**Task to complete**
Starting at the top of the entries below, set down each line exactly as written, and stop after the line containing "設定についての詳細は各端末の迷惑メール設定等をご確認くださ".

(Stored data entries)
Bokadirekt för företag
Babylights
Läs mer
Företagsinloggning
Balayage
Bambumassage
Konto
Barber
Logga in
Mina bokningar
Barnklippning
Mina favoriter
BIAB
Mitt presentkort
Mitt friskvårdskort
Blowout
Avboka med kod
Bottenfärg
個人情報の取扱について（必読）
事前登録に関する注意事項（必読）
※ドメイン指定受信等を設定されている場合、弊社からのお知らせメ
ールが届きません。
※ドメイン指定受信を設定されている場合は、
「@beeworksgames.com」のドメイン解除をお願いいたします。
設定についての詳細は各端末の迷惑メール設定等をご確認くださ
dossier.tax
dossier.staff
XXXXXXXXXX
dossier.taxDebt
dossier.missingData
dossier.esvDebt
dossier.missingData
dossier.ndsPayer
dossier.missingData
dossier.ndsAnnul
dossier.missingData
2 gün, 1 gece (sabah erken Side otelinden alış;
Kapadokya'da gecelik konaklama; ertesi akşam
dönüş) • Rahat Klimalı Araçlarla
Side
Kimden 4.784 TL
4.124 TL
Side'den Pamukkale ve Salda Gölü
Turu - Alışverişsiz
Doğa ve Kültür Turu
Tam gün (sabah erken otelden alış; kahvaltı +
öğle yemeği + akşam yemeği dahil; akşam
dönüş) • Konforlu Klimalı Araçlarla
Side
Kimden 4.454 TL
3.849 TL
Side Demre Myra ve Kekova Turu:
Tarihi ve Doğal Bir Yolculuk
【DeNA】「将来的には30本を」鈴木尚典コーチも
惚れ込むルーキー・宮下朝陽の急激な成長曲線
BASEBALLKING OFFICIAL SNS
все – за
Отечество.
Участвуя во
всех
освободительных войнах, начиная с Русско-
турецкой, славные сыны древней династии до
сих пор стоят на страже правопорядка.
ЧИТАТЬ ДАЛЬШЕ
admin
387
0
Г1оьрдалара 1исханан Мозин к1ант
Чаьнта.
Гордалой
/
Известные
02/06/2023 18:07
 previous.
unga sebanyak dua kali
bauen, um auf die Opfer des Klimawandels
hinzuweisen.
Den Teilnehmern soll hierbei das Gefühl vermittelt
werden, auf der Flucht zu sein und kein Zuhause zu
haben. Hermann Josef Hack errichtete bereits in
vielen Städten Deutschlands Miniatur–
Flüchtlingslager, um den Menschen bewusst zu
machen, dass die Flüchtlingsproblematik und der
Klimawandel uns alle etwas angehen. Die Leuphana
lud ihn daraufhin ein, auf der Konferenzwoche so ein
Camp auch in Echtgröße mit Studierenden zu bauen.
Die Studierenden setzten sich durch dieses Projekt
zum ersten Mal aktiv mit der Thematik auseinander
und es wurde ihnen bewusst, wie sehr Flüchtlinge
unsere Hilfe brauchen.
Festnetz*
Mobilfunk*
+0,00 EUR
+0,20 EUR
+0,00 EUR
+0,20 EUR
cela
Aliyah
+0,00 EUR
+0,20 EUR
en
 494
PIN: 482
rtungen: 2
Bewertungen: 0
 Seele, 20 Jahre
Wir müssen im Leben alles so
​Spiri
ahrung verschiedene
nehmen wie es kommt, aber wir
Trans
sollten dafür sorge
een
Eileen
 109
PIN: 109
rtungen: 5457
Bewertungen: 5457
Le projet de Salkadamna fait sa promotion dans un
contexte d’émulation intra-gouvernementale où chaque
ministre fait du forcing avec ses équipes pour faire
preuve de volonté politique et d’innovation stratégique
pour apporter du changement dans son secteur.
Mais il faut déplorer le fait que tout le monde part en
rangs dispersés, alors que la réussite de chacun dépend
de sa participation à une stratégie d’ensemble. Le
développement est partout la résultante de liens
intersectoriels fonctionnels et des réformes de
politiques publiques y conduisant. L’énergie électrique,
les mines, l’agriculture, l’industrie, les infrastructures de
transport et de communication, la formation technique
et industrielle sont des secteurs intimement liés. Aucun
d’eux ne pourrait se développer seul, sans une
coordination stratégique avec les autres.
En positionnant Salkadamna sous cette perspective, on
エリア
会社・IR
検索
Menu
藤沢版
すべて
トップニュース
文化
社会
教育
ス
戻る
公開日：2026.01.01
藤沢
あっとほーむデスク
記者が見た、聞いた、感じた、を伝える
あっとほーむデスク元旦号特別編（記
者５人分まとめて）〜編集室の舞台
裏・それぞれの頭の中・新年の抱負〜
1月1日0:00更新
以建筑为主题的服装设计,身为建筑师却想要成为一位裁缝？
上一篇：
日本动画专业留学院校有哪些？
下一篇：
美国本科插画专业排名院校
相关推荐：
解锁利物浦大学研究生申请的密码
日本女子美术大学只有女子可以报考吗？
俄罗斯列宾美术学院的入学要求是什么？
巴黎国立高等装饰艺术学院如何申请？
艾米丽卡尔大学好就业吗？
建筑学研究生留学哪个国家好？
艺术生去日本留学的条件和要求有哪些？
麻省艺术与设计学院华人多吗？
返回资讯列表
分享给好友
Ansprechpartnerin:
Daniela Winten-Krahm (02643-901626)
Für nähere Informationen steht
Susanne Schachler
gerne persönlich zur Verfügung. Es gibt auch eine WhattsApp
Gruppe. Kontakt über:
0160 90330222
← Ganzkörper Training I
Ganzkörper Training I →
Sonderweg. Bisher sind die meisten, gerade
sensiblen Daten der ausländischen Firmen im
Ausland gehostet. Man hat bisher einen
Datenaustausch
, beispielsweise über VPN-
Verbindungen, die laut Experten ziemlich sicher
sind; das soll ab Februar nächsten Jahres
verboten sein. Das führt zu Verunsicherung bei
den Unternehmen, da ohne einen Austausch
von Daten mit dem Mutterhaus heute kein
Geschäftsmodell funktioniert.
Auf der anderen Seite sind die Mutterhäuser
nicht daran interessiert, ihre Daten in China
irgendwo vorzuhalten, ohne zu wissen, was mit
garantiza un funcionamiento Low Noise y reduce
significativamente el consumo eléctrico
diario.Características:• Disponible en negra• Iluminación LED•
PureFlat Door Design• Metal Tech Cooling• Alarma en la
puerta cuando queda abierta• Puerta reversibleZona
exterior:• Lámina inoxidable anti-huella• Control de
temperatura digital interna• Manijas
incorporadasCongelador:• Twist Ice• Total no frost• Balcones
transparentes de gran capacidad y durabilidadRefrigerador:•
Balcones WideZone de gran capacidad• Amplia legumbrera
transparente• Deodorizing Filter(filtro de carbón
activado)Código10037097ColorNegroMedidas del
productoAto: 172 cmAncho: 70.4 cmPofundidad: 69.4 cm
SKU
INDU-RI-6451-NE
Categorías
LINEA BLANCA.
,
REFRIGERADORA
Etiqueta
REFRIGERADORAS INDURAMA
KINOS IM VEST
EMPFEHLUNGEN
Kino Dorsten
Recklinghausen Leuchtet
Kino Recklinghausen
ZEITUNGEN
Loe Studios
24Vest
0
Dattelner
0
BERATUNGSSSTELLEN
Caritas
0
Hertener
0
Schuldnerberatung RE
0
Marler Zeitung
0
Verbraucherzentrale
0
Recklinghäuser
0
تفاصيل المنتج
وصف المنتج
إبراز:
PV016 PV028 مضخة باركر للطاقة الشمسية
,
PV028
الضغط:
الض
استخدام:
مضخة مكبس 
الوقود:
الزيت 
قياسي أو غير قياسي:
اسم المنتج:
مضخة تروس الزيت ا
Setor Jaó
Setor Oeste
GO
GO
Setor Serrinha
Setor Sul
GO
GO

**Result for this task**
Bokadirekt för företag
Babylights
Läs mer
Företagsinloggning
Balayage
Bambumassage
Konto
Barber
Logga in
Mina bokningar
Barnklippning
Mina favoriter
BIAB
Mitt presentkort
Mitt friskvårdskort
Blowout
Avboka med kod
Bottenfärg
個人情報の取扱について（必読）
事前登録に関する注意事項（必読）
※ドメイン指定受信等を設定されている場合、弊社からのお知らせメ
ールが届きません。
※ドメイン指定受信を設定されている場合は、
「@beeworksgames.com」のドメイン解除をお願いいたします。
設定についての詳細は各端末の迷惑メール設定等をご確認くださ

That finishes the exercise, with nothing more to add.